◆ Exercise ◆
Reproduce the mailing list reply on jump patching word for word from "public inbox for" to "Message-ID: <4B4EC048.4090107@redhat.com> (raw)".

### Selected passage ###

Re: [RFC PATCH 2/8] jump label v4 - x86: Introduce generic jump patching without stop_machine

public inbox for linux-kernel@vger.kernel.org
 help / color / mirror / Atom feed

From: Masami Hiramatsu <mhiramat@redhat.com>
To: Mathieu Desnoyers <mathieu.desnoyers@polymtl.ca>
Cc: "H. Peter Anvin" <hpa@zytor.com>, Jason Baron <jbaron@redhat.com>,
	linux-kernel@vger.kernel.org, mingo@elte.hu, tglx@linutronix.de,
	rostedt@goodmis.org, andi@firstfloor.org, roland@redhat.com,
	rth@redhat.com
Subject: Re: [RFC PATCH 2/8] jump label v4 - x86: Introduce generic jump	patching without stop_machine
Date: Thu, 14 Jan 2010 01:57:12 -0500	[thread overview]
Message-ID: <4B4EC048.4090107@redhat.com> (raw)
In-Reply-To: <20100113143050.GB30875@Krystal>

Mathieu Desnoyers wrote:
> * H. Peter Anvin (hpa@zytor.com) wrote:
>> On 01/12/2010 06:06 PM, Mathieu Desnoyers wrote:
>>> * H. Peter Anvin (hpa@zytor.com) wrote:
>>>> On 01/12/2010 08:26 AM, Jason Baron wrote:
>>>>> Add text_poke_fixup() which takes a fixup address to where a processor
>>>>> jumps if it hits the modifying address while code modifying.
>>>>> text_poke_fixup() does following steps for this purpose.
>>>>>
>>>>>  1. Setup int3 handler for fixup.
>>>>>  2. Put a breakpoint (int3) on the first byte of modifying region,
>>>>>     and synchronize code on all CPUs.
>>>>>  3. Modify other bytes of modifying region, and synchronize code on all CPUs.
>>>>>  4. Modify the first byte of modifying region, and synchronize code
>>>>>     on all CPUs.
>>>>>  5. Clear int3 handler.

### Entries shown ###

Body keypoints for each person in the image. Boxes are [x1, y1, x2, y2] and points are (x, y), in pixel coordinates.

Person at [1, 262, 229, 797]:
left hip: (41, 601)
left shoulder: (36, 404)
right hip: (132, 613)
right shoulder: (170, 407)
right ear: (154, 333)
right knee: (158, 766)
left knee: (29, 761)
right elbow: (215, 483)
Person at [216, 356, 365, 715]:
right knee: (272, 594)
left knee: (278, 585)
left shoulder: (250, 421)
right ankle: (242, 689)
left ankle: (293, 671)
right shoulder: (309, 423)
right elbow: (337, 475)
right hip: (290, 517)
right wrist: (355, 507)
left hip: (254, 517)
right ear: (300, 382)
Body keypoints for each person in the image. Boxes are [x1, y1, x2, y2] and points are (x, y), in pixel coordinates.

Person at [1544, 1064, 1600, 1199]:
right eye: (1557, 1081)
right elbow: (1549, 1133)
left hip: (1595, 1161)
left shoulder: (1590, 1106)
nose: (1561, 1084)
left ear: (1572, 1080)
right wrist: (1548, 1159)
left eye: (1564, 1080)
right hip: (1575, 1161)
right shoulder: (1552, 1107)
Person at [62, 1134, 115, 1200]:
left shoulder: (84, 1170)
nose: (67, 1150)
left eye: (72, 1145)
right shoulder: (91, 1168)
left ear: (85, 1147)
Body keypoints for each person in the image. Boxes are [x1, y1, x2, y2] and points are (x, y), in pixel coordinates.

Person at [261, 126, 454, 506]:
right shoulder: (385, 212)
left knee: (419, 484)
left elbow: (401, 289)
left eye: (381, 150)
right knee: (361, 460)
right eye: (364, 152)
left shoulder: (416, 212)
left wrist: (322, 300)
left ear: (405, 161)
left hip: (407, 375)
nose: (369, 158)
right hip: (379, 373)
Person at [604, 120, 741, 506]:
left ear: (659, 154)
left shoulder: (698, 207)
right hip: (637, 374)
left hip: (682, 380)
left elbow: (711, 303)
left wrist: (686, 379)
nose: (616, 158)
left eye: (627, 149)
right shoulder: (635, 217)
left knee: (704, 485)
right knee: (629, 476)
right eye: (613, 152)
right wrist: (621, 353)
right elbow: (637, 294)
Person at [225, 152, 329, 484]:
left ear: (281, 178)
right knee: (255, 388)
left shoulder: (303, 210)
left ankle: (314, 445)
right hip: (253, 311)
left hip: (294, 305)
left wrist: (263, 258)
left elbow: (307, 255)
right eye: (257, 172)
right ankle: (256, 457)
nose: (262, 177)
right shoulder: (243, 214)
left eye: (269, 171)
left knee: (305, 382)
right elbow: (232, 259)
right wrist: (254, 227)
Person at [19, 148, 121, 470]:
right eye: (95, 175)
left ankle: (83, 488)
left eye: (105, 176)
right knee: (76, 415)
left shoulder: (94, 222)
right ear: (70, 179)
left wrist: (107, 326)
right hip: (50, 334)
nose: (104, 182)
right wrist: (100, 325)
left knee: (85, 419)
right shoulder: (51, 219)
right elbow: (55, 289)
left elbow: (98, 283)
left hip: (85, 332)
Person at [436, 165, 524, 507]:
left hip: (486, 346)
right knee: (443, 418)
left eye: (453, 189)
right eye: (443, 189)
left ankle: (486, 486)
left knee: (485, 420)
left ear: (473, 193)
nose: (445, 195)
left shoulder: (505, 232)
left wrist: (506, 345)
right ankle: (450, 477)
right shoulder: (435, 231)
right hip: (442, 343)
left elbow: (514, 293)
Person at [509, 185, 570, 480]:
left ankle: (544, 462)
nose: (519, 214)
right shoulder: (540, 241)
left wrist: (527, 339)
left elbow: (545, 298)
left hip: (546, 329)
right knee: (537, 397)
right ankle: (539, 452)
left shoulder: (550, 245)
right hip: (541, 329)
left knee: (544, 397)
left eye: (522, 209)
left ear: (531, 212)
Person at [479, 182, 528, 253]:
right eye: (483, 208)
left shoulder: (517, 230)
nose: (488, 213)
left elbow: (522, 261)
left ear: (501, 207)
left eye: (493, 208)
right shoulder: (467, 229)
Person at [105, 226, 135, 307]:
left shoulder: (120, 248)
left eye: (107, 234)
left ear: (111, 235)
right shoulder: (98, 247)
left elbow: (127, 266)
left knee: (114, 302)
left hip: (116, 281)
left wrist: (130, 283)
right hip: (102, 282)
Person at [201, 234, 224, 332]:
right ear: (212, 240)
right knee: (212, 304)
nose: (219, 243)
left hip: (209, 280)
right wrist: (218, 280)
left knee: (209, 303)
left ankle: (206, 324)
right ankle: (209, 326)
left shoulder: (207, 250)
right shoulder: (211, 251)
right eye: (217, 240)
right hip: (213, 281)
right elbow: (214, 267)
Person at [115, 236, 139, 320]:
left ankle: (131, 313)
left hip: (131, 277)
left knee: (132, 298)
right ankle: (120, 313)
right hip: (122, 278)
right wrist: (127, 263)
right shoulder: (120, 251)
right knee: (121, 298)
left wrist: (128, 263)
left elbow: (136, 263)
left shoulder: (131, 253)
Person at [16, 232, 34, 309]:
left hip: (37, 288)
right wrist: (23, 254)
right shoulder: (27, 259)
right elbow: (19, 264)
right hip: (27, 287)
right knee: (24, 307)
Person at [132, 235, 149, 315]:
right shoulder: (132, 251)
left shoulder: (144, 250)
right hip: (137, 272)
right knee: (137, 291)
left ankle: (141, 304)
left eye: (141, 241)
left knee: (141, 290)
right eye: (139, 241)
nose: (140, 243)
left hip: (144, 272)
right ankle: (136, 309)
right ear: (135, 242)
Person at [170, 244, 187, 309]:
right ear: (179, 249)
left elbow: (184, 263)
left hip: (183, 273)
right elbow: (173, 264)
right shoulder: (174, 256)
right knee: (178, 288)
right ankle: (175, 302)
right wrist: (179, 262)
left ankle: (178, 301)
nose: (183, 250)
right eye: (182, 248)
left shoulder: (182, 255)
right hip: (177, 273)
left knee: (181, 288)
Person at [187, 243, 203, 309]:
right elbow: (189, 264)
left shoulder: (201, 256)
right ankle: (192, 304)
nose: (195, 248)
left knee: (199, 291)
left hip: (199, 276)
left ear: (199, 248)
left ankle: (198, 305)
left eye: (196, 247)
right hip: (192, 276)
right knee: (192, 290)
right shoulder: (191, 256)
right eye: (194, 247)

###

◆ Exercise answer ◆
public inbox for linux-kernel@vger.kernel.org
 help / color / mirror / Atom feed

From: Masami Hiramatsu <mhiramat@redhat.com>
To: Mathieu Desnoyers <mathieu.desnoyers@polymtl.ca>
Cc: "H. Peter Anvin" <hpa@zytor.com>, Jason Baron <jbaron@redhat.com>,
	linux-kernel@vger.kernel.org, mingo@elte.hu, tglx@linutronix.de,
	rostedt@goodmis.org, andi@firstfloor.org, roland@redhat.com,
	rth@redhat.com
Subject: Re: [RFC PATCH 2/8] jump label v4 - x86: Introduce generic jump	patching without stop_machine
Date: Thu, 14 Jan 2010 01:57:12 -0500	[thread overview]
Message-ID: <4B4EC048.4090107@redhat.com> (raw)